• [What you should do] Once "Заводам-изготовителям, оптовым и" turns up in a line below, reproduce that line and those after it exactly, stopping after the line with "In majoritatea unitatilor"; leave pictures out.

Collected data:
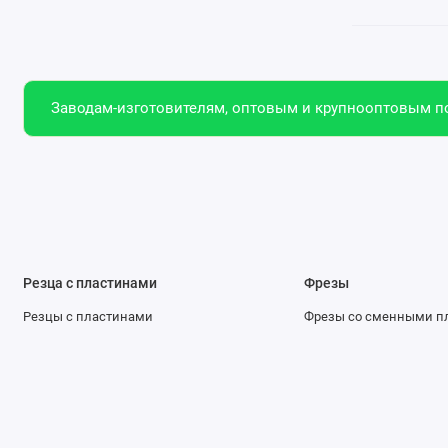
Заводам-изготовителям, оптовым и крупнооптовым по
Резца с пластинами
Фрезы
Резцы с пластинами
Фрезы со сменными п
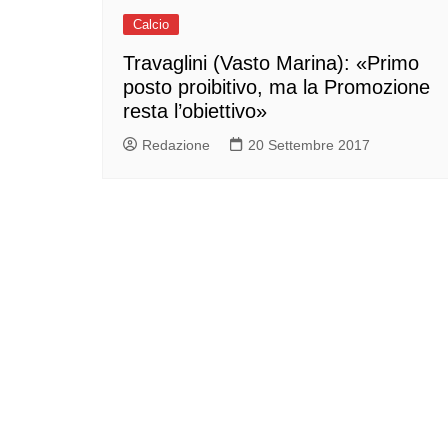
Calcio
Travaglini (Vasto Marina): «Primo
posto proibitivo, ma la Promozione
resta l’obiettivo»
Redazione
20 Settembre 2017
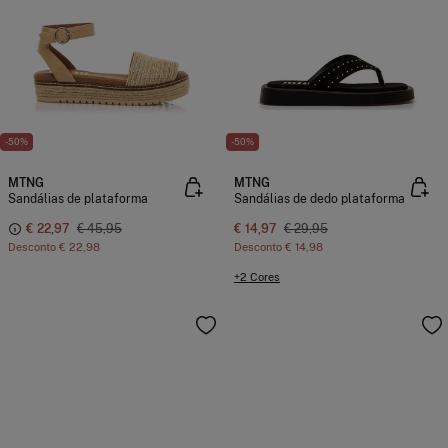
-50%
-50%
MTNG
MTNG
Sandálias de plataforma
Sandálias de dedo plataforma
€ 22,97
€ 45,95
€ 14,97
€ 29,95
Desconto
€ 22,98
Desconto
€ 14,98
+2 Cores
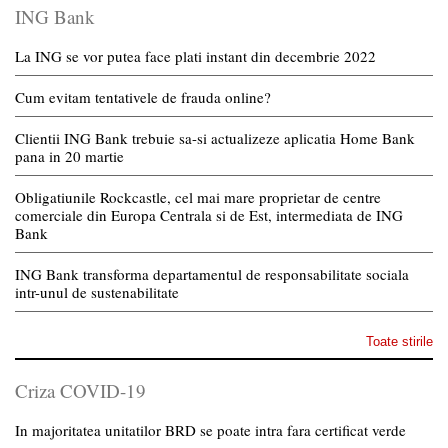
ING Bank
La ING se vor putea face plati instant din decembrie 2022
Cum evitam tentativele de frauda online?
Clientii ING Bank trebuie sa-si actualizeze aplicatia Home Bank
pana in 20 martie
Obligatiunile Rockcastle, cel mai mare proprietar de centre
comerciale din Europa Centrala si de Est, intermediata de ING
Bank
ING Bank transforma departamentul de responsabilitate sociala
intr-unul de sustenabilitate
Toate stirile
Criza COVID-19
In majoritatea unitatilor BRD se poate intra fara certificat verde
--
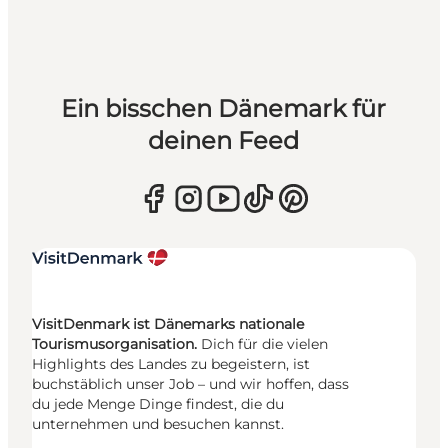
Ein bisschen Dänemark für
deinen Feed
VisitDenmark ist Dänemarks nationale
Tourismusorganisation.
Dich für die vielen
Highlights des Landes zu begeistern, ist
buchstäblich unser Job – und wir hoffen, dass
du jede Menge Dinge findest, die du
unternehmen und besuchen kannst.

• [Solution to this problem]
Заводам-изготовителям, оптовым и крупнооптовым по
Резца с пластинами
Фрезы
Резцы с пластинами
Фрезы со сменными п
Calcio
Travaglini (Vasto Marina): «Primo
posto proibitivo, ma la Promozione
resta l’obiettivo»
Redazione
20 Settembre 2017
-50%
-50%
MTNG
MTNG
Sandálias de plataforma
Sandálias de dedo plataforma
€ 22,97
€ 45,95
€ 14,97
€ 29,95
Desconto
€ 22,98
Desconto
€ 14,98
+2 Cores
ING Bank
La ING se vor putea face plati instant din decembrie 2022
Cum evitam tentativele de frauda online?
Clientii ING Bank trebuie sa-si actualizeze aplicatia Home Bank
pana in 20 martie
Obligatiunile Rockcastle, cel mai mare proprietar de centre
comerciale din Europa Centrala si de Est, intermediata de ING
Bank
ING Bank transforma departamentul de responsabilitate sociala
intr-unul de sustenabilitate
Toate stirile
Criza COVID-19
In majoritatea unitatilor BRD se poate intra fara certificat verde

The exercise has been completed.